> _TASK TO CARRY OUT_: Pick out every line in the rows below that contains the word "there".
##### TASK INPUTS #####
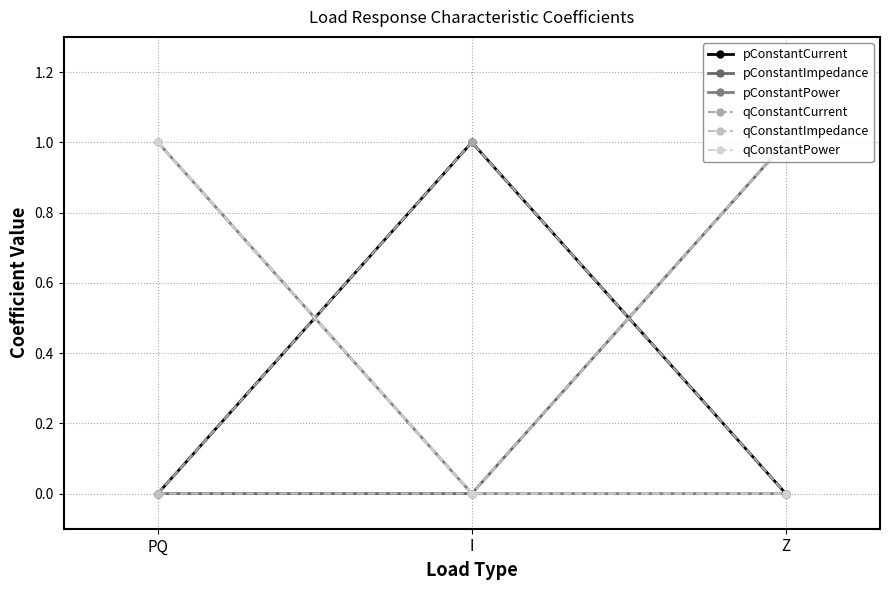

Is this an area chart (filled region under the line)?

No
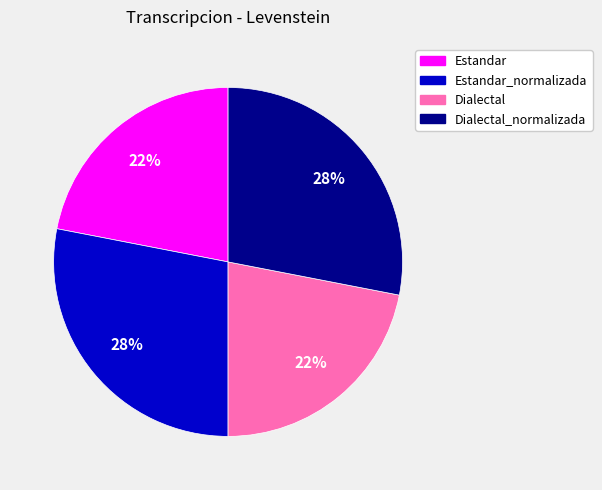

Is there any slice that represents more than half of the pie?

No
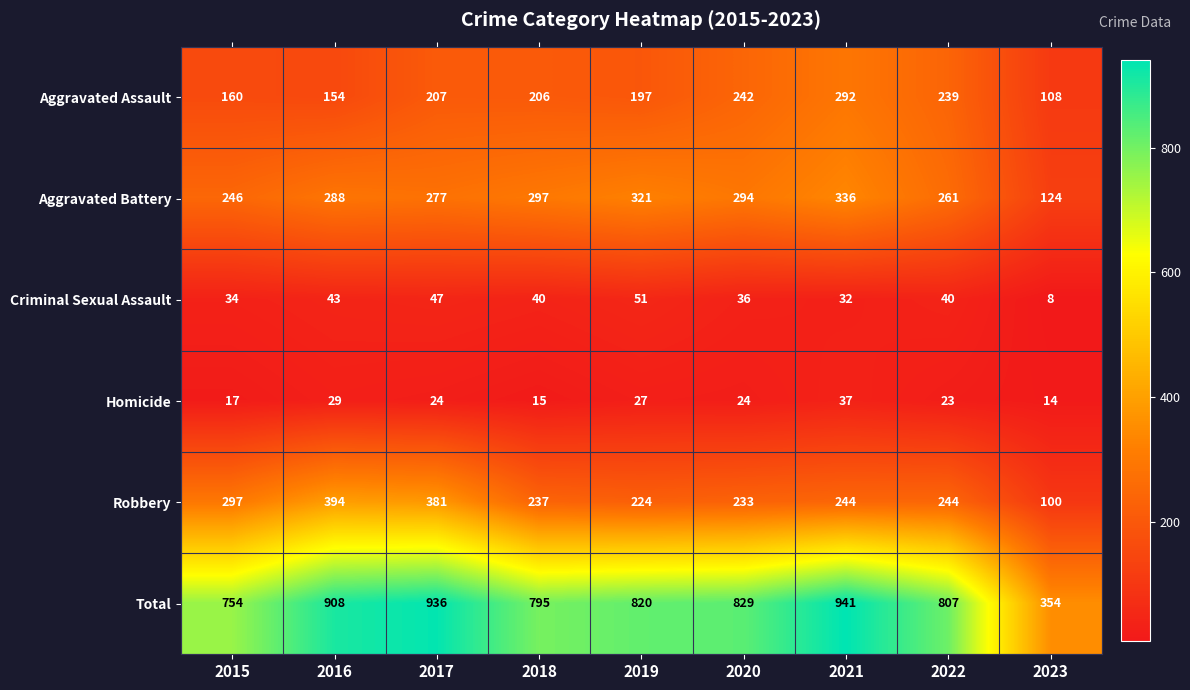

Where is Aggravated Assault nearest to the value 200?

2019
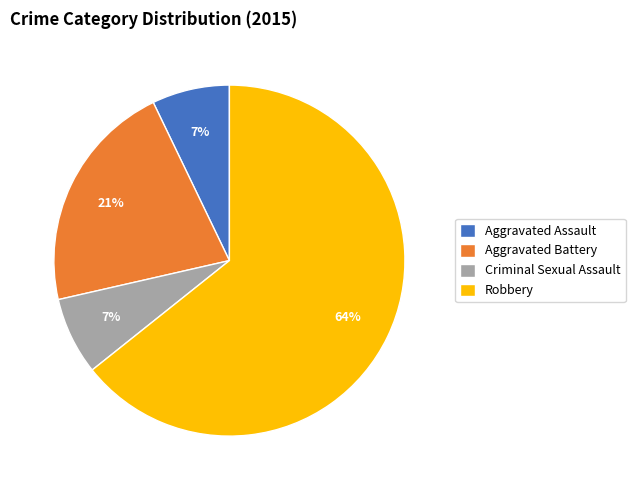

Between Aggravated Assault and Aggravated Battery, which is larger?

Aggravated Battery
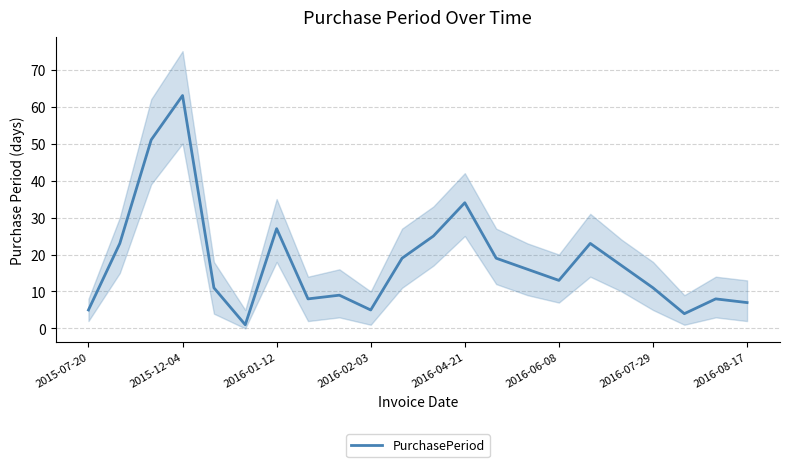

True or false: there are more than 1 points higher than both neighbors.

True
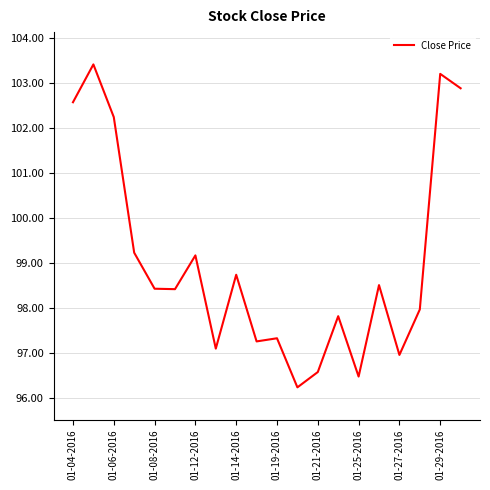

What is the difference between the maximum and minimum values?

7.2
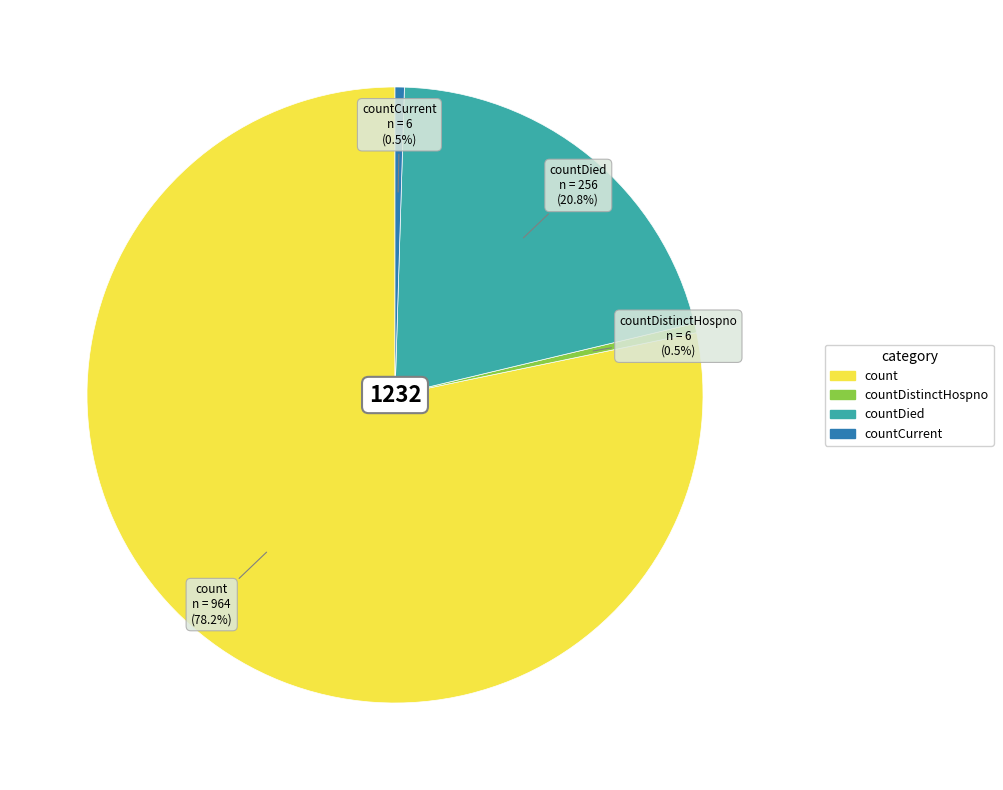

Which category has the biggest portion of the pie?

count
#####
> _EXERCISE ANSWER_:
Is there any slice that represents more than half of the pie?
True or false: there are more than 1 points higher than both neighbors.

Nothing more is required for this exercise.